Recorded data =>
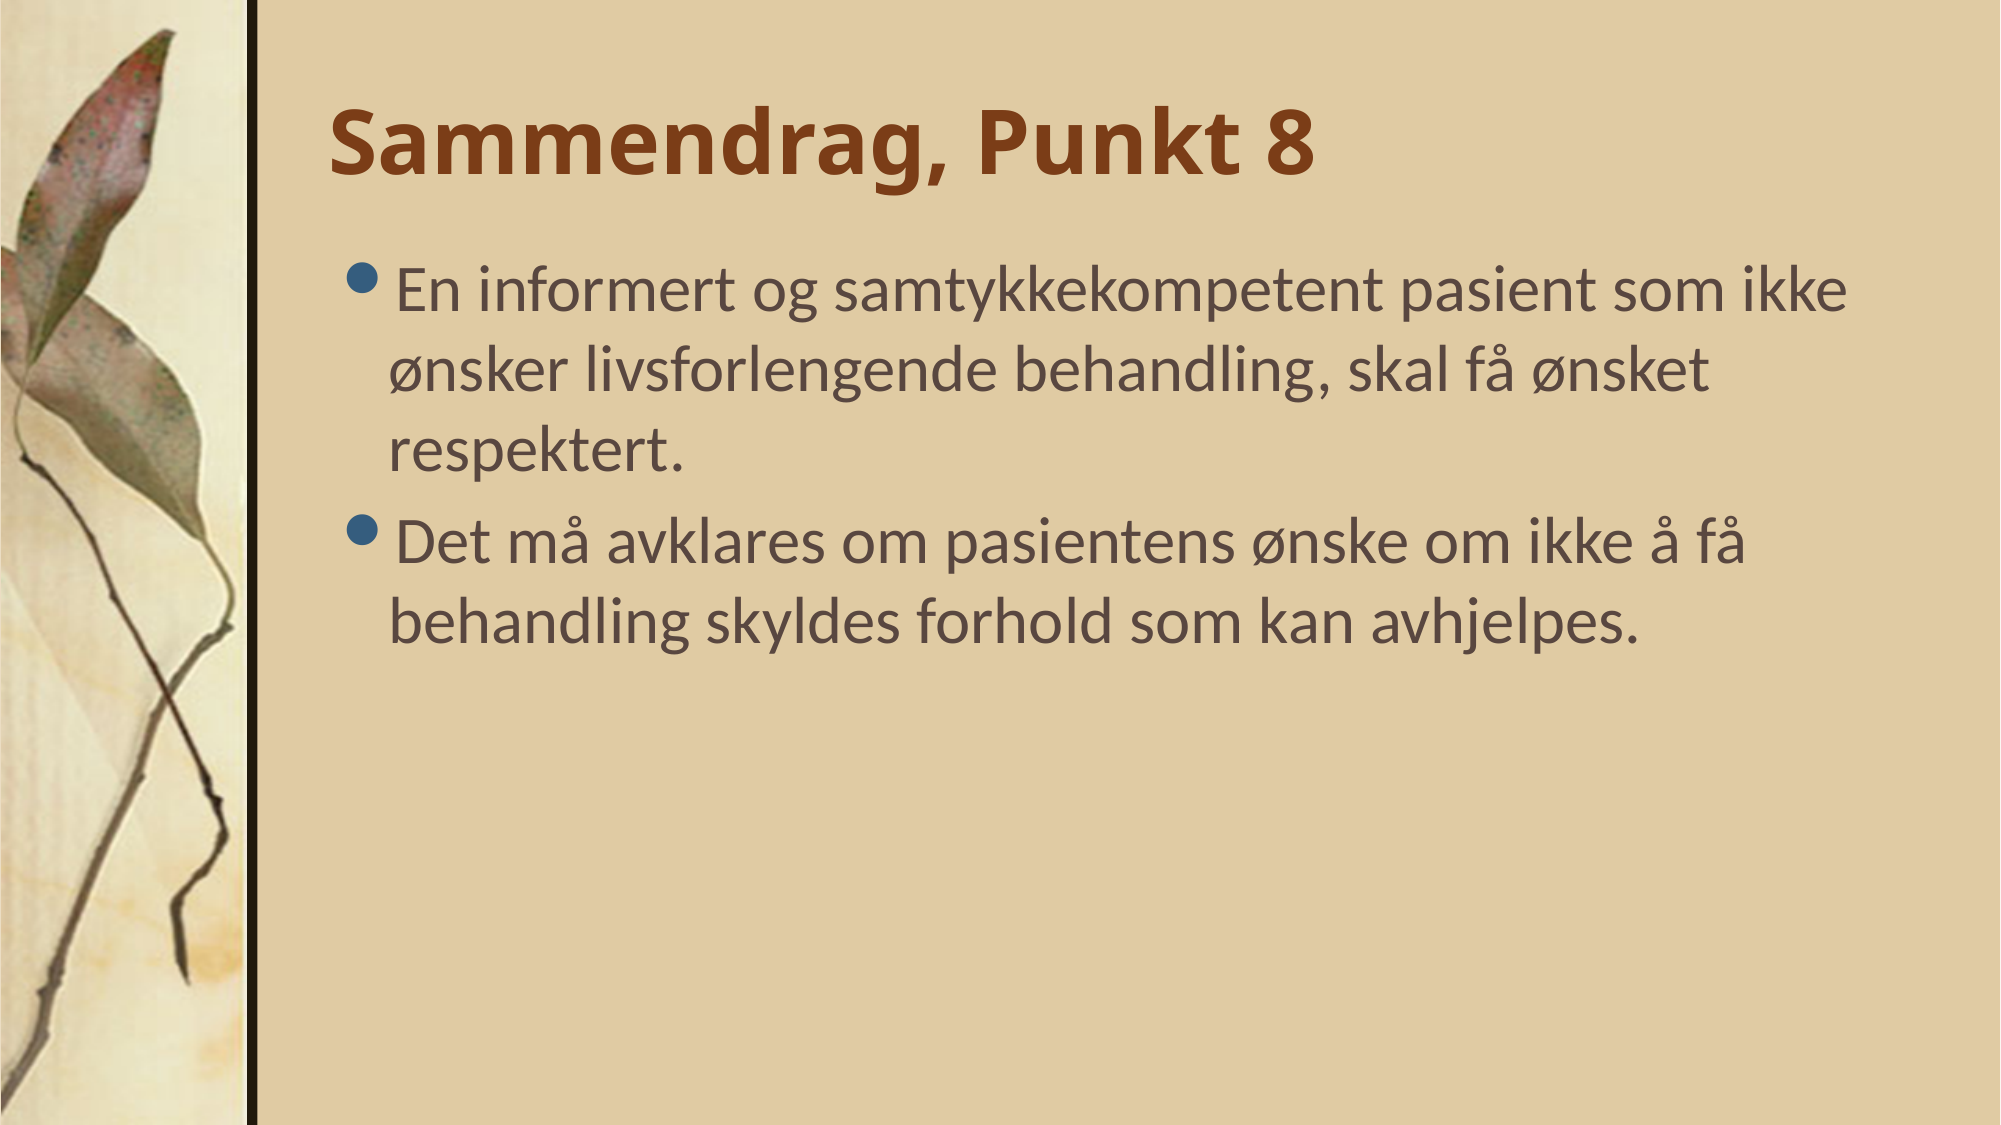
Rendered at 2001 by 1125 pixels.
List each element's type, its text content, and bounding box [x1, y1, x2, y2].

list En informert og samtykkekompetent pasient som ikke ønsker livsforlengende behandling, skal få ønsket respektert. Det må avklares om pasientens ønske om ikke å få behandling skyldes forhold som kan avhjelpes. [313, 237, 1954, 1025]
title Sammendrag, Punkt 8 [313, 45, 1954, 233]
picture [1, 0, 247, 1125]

* * *

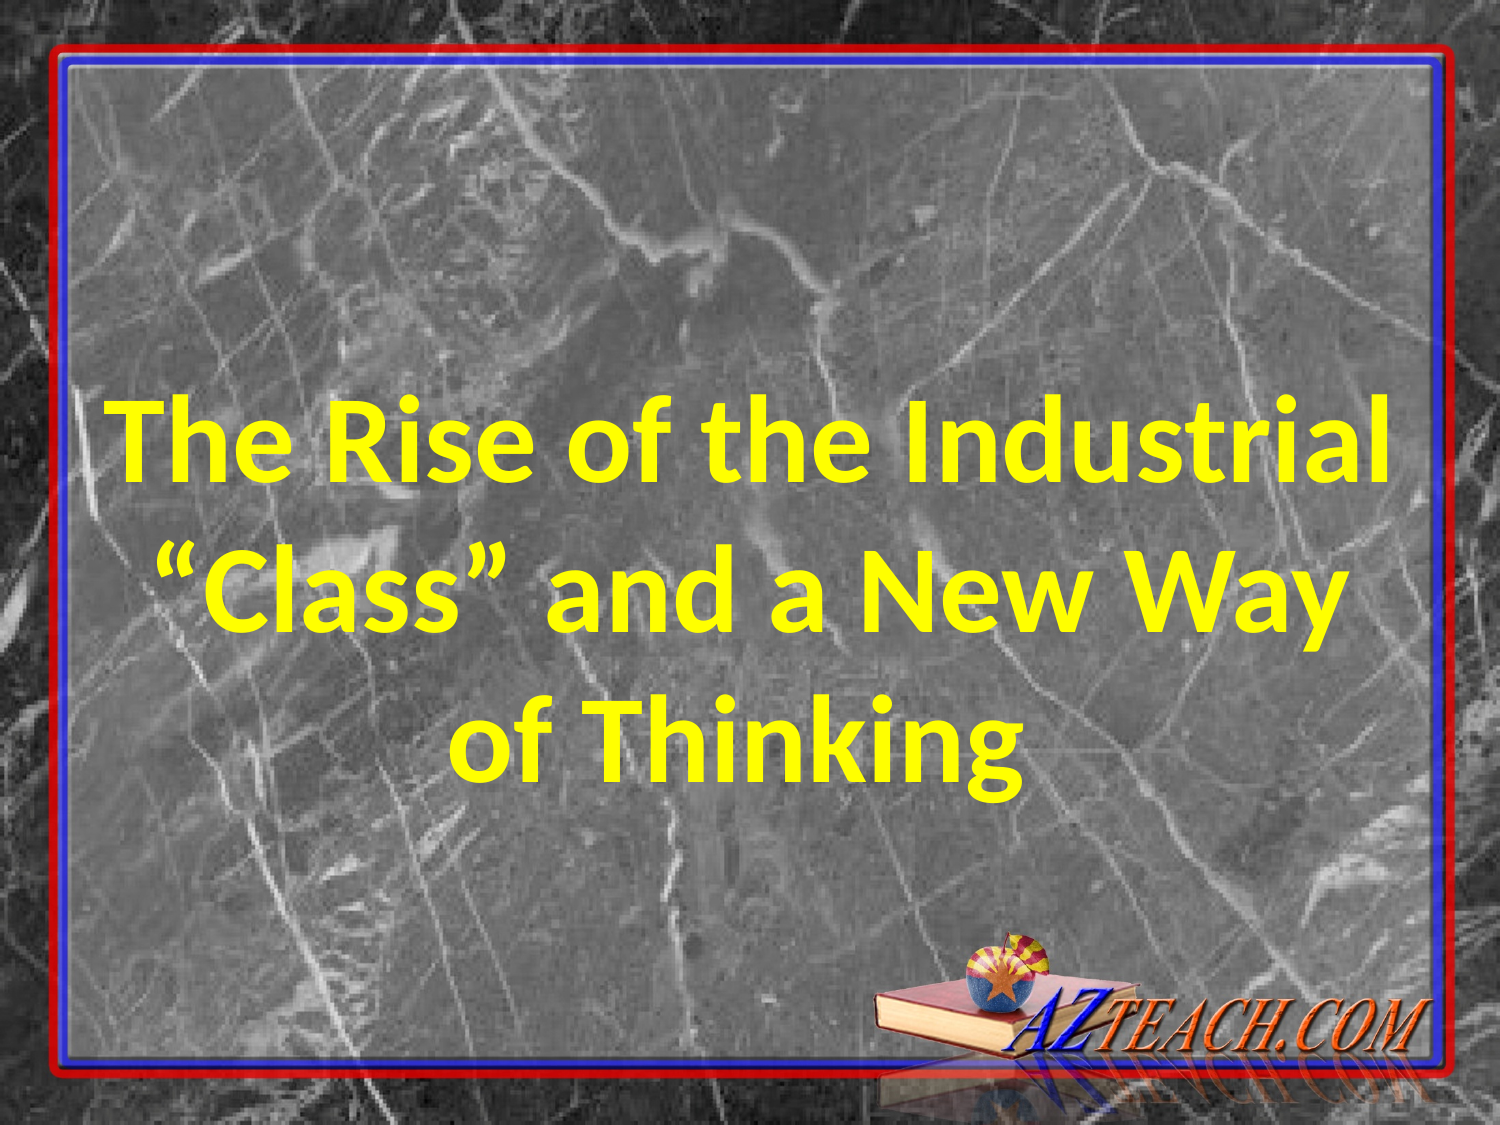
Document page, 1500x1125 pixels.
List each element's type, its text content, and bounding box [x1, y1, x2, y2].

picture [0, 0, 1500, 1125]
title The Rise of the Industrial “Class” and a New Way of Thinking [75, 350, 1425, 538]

Task to carry out =>
What is needed is each line from the records with the word "pixels" in it.

Result below =>
Rendered at 2001 by 1125 pixels.
Document page, 1500x1125 pixels.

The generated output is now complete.